# Frogs legs.



## NaturalFork (Jan 21, 2010)

Does anybody know how to prepare frogs legs? There are some around my house and I am thinking of eating one. I heard they are good.


----------



## ZDP-189 (Mar 14, 2010)

They taste like a combination of fish and chicken. Yum!


----------



## frosty2 (Aug 23, 2010)

Frog legs are yummy and easy to cook they are, after all, just meat. One good way is to dip in beaten egg and milk batter, roll in flour and corn meal mixture and fry gently. They are delicate and easy to over cook. They have always been much better fresh than frozen. If your in the woods just rub with oil, salt and pepper them and cook over the fire on a stick. Bull frogs are best but leopard frogs are good if they are big.
frosty2


----------



## danny (Aug 24, 2010)

night hunting,very close shooting distance.


----------



## joseph_curwen (Feb 8, 2010)

Roll the legs in flour, put them in a pan with butter to fried them,with pepper, salt and garlic.

Add cut parsley, then cover and cook gently for 5 minutes.

That's the french way


----------



## whipcrackdeadbunny (May 22, 2010)

joseph_curwen said:


> Roll the legs in flour, put them in a pan with butter to fried them,with pepper, salt and garlic.
> 
> Add cut parsley, then cover and cook gently for 5 minutes.
> 
> That's the french way


That sounds extremely tasty.


----------



## whipcrackdeadbunny (May 22, 2010)

danny said:


> night hunting,very close shooting distance.
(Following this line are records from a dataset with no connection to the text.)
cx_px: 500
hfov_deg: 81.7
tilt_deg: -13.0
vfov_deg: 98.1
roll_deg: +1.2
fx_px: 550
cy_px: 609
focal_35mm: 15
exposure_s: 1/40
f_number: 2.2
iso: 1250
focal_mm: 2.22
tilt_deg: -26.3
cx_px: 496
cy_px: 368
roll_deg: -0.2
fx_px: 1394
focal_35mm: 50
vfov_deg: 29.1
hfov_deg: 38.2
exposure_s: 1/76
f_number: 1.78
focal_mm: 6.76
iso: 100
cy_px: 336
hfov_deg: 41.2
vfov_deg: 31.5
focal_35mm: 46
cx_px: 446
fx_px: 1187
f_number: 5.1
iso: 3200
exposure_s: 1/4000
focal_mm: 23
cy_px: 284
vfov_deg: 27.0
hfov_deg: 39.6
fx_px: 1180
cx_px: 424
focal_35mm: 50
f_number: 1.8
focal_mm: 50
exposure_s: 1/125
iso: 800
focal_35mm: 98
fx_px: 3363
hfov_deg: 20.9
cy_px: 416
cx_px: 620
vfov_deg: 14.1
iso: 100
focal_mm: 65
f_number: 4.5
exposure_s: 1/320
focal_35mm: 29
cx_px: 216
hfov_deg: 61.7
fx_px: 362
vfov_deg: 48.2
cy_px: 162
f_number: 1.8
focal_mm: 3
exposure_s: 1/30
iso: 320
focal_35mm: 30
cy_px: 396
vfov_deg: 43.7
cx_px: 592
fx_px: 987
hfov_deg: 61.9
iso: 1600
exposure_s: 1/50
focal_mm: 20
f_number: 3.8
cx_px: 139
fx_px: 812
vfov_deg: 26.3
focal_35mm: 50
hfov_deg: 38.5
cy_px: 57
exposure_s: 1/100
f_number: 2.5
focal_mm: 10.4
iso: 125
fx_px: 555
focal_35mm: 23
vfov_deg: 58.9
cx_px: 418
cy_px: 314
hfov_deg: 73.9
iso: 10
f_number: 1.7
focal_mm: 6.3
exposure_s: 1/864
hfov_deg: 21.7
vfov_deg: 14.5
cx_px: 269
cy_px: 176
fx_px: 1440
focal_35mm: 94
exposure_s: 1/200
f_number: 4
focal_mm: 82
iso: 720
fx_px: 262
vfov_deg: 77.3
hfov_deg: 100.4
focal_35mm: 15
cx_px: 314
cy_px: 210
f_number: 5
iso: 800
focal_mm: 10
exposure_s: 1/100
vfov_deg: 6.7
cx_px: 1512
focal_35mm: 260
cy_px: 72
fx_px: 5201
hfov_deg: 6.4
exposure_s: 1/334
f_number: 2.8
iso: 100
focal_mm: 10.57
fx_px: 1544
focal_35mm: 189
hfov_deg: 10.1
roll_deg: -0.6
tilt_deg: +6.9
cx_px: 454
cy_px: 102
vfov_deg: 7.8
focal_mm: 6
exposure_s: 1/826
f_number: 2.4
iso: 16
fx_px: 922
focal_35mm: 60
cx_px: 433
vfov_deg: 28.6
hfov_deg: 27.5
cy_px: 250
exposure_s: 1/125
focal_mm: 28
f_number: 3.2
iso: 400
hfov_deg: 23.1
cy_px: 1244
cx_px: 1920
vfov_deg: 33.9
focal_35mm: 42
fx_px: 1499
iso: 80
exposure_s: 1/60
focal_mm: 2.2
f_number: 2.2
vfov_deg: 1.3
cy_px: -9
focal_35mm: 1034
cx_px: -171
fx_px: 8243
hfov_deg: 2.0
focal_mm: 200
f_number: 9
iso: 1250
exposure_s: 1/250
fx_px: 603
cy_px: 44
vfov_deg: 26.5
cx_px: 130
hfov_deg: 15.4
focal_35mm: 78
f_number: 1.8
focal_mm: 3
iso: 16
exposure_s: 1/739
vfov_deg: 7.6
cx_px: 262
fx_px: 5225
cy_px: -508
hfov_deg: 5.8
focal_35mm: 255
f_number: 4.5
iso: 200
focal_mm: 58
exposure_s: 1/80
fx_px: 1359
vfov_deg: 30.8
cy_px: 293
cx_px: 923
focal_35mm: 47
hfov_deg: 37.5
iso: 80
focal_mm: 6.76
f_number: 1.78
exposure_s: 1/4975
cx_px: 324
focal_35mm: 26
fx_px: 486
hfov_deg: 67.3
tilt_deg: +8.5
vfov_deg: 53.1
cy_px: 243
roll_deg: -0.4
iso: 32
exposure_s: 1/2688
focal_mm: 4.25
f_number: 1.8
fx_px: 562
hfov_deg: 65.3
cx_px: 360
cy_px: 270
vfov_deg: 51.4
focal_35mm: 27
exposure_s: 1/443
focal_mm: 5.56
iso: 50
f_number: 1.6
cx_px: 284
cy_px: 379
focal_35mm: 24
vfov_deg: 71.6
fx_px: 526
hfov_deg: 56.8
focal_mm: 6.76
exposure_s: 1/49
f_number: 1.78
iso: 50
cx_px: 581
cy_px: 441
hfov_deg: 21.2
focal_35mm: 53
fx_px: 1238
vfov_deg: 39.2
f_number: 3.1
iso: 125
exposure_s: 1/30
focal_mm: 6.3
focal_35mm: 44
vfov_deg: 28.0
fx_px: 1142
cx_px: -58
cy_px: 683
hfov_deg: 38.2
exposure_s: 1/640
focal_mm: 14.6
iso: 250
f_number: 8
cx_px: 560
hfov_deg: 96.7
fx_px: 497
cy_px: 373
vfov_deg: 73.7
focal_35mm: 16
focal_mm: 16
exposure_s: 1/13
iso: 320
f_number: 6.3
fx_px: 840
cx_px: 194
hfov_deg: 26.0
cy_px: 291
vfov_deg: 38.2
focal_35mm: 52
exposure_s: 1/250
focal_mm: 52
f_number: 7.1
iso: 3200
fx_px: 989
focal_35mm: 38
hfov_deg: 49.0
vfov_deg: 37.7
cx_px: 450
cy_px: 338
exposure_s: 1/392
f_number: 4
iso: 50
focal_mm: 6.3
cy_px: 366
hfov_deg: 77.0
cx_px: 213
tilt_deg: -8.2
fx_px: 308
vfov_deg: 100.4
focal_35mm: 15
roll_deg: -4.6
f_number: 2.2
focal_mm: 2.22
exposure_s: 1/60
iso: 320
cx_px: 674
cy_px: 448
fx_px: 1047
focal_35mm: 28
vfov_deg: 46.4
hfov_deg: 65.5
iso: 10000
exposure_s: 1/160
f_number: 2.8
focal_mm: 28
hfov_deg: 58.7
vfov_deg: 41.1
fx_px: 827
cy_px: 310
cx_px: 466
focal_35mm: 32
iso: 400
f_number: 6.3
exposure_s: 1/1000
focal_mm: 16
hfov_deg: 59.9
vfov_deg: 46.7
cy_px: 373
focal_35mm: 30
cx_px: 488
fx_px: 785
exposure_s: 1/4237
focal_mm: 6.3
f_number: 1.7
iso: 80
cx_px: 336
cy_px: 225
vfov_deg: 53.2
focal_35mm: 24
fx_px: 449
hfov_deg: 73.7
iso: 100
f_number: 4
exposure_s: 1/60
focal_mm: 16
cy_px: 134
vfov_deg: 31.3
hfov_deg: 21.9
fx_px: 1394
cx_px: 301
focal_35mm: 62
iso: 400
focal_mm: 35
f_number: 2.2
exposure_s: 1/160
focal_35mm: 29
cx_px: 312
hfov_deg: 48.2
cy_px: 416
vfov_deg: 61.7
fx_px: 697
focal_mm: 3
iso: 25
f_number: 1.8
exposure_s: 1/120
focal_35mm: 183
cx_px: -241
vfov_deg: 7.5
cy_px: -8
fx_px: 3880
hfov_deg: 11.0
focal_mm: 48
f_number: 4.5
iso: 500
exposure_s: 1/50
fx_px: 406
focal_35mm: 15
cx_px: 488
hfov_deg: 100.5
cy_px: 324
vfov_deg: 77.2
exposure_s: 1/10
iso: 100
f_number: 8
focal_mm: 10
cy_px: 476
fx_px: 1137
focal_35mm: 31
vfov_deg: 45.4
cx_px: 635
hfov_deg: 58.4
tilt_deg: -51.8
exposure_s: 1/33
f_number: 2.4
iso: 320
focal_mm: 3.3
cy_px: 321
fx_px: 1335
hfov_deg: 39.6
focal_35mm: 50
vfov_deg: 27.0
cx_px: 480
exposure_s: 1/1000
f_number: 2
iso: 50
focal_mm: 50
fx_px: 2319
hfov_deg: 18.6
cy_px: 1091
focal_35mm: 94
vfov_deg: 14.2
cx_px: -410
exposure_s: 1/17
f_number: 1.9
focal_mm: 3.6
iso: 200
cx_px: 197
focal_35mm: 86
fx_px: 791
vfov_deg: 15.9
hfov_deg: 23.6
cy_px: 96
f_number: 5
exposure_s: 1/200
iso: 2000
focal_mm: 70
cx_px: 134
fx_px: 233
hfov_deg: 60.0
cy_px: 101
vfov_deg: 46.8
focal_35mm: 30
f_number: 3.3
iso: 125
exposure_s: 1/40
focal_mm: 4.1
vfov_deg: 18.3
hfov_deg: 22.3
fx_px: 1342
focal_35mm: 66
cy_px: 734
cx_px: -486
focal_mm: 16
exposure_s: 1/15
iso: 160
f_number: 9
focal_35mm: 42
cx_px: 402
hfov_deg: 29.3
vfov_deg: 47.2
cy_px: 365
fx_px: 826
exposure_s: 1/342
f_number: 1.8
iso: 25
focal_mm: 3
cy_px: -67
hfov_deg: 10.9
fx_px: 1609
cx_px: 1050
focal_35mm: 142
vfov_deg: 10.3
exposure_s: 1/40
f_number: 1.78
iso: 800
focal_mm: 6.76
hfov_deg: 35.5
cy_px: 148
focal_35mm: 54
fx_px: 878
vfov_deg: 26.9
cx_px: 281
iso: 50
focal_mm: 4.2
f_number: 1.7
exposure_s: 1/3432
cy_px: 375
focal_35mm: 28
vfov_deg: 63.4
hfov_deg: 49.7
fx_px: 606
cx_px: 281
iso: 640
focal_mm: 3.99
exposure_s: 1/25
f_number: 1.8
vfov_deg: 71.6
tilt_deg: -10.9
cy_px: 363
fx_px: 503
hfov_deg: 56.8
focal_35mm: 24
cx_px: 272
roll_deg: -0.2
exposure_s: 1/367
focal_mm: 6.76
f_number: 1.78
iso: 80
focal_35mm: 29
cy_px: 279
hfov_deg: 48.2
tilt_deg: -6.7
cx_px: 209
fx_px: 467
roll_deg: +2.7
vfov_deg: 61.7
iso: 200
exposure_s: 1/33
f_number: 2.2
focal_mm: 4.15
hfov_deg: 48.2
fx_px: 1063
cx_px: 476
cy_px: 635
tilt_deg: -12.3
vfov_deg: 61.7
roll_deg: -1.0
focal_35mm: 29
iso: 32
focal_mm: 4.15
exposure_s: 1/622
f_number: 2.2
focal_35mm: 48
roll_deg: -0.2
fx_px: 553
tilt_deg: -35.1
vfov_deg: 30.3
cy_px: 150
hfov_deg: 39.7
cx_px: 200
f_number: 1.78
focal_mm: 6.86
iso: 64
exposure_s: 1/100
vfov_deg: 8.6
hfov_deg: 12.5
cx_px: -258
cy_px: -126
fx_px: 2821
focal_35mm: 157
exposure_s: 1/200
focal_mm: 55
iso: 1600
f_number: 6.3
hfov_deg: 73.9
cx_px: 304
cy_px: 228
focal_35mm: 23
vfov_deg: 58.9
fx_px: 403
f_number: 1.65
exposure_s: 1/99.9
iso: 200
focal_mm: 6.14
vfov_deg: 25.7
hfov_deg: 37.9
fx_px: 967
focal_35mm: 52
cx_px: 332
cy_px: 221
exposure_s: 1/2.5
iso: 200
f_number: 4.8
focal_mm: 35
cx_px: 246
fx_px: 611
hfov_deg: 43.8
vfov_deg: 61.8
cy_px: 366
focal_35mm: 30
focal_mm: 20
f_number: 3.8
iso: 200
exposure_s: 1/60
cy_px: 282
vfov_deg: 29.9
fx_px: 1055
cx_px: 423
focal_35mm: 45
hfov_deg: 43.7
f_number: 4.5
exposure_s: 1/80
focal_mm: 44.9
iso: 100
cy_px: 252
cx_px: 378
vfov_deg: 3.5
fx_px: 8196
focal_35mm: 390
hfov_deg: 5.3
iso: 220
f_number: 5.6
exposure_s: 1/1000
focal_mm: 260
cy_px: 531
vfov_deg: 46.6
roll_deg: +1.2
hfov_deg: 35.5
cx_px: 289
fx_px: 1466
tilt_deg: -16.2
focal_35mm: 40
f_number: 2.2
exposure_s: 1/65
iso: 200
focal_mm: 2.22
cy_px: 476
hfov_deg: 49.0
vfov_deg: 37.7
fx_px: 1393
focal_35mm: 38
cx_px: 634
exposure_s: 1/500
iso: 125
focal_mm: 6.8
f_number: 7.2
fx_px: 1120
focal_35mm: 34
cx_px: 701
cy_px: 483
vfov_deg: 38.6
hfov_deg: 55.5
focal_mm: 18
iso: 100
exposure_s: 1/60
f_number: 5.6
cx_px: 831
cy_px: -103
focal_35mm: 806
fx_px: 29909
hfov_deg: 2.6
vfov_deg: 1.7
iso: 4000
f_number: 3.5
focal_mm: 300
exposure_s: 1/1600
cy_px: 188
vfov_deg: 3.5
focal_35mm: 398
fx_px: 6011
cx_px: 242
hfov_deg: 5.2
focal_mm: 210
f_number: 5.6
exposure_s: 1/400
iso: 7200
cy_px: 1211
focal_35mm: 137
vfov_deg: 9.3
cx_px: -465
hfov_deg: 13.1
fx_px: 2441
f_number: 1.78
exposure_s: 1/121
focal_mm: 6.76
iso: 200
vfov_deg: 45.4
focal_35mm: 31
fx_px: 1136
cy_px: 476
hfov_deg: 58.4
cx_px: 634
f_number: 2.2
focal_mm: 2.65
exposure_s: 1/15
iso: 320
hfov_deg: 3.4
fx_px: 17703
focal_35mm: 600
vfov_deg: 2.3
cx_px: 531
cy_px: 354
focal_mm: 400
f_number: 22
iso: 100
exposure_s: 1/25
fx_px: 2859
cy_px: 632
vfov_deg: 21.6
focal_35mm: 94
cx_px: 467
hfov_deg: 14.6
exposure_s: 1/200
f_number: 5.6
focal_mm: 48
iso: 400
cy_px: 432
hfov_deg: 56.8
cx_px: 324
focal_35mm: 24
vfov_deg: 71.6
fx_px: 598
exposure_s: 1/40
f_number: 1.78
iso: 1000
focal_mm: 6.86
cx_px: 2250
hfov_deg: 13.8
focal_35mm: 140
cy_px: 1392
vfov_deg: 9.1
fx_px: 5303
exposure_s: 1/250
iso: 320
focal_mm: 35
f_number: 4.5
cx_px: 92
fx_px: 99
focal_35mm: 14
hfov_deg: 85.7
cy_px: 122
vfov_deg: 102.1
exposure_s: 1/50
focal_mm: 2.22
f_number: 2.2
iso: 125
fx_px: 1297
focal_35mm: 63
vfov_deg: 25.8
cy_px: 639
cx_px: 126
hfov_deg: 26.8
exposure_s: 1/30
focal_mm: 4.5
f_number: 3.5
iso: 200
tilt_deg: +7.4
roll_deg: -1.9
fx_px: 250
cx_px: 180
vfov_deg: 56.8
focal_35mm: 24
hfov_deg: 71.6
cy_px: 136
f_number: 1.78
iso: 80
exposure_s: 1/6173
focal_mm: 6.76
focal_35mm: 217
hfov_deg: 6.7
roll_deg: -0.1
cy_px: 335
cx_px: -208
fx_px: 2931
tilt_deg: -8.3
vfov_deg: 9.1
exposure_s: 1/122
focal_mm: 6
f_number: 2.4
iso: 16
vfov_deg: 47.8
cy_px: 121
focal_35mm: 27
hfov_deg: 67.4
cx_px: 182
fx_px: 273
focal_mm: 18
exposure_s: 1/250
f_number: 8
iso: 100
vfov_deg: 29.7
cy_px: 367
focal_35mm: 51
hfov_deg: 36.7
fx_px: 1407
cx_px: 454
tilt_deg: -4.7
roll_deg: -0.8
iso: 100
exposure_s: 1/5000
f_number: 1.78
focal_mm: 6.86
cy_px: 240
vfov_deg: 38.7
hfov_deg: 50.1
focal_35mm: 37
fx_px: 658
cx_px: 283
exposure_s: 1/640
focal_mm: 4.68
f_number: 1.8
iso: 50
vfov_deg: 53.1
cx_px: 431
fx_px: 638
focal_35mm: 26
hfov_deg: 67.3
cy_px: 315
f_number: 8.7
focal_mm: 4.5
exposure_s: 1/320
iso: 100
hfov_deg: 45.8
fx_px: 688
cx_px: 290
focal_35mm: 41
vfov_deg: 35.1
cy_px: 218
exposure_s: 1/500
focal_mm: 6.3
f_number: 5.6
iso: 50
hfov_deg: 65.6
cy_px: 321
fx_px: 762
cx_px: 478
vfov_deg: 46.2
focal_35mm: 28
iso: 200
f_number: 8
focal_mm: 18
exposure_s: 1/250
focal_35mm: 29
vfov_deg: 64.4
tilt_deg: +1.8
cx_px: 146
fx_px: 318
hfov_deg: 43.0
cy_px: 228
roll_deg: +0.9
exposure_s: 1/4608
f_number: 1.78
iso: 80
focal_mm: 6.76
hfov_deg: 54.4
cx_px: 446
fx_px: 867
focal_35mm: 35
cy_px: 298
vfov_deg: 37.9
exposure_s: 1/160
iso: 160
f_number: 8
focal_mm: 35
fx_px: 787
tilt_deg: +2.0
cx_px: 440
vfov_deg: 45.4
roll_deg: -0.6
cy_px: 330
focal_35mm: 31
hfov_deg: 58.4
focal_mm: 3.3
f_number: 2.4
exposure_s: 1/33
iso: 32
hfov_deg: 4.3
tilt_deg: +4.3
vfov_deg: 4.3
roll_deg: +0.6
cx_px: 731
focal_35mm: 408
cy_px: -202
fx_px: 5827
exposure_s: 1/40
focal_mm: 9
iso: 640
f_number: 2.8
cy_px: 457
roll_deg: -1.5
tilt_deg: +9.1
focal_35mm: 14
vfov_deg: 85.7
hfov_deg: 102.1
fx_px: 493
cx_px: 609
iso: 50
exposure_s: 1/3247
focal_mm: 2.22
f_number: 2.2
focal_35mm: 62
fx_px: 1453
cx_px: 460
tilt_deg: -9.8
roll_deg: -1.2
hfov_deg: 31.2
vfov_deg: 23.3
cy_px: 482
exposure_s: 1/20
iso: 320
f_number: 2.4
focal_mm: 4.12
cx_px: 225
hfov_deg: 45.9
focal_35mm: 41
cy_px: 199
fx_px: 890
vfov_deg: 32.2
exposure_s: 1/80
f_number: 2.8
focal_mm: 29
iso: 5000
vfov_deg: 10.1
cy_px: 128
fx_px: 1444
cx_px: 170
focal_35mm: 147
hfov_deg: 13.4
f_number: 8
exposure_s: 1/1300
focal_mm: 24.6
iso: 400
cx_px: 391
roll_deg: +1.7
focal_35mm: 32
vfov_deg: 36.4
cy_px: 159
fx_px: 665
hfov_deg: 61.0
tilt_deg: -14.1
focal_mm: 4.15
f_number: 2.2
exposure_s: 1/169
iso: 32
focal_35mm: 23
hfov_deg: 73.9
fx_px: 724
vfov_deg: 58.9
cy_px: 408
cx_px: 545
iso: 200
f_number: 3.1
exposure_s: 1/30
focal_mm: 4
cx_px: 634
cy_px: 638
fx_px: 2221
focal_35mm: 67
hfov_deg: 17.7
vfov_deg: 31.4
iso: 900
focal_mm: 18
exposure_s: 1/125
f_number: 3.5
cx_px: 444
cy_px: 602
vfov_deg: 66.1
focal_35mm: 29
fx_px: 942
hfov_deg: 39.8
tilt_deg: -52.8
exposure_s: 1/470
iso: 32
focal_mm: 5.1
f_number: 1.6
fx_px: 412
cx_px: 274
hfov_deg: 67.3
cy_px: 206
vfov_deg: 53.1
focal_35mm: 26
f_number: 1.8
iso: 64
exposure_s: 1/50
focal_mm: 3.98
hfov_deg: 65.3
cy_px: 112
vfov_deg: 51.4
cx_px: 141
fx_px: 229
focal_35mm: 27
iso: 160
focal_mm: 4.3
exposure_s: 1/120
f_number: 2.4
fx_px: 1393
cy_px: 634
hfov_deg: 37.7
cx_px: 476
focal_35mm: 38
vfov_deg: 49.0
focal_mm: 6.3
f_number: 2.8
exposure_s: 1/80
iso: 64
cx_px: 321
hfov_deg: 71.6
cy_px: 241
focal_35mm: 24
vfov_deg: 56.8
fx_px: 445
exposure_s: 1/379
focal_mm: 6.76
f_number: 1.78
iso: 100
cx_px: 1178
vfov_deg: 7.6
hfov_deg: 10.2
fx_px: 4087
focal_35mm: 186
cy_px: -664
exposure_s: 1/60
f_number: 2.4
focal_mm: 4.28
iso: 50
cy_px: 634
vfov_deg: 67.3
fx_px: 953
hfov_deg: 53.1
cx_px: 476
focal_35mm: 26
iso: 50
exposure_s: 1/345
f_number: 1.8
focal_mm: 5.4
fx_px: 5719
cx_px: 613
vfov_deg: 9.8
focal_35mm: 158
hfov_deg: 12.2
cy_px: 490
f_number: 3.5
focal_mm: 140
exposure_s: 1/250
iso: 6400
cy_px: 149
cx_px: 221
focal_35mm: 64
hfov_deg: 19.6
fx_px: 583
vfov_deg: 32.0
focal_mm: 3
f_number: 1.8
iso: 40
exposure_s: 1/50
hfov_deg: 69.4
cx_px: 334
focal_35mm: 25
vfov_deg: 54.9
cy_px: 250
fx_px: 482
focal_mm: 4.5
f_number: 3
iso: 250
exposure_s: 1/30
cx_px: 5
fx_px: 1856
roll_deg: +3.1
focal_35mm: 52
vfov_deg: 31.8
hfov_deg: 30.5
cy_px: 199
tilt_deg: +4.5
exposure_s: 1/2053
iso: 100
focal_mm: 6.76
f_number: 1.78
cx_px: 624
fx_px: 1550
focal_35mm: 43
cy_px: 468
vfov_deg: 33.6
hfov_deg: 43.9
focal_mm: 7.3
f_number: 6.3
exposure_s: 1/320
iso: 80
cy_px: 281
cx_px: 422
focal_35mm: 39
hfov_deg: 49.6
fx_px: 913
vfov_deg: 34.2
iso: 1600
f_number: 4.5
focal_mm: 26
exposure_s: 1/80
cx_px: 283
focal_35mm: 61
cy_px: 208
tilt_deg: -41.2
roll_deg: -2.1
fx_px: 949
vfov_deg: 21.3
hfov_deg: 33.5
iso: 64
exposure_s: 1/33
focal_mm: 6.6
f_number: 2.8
Shine a light in their eyes, hit them on the head with a club ... mmm dinner.


----------



## Tex-Shooter (Dec 17, 2009)

First be sure that they are eatable, some are not. I have pan fried USA Bullfrog legs and they are delicious, but put a cover on that pan. -- Tex


----------



## ZDP-189 (Mar 14, 2010)

The way we are taught to do it in survival school is to hunt with a flashlight and catch them by hand. Snap both legs at the knee and drop them in a shopping bag. Boil whole with some jungle veg such as cilantro and ferns and a little salt all in a bamboo stem.

I've never hunted frog except in a jungle and on a survival refresher course. In some places people may not be chuffed with your doing their knees.


----------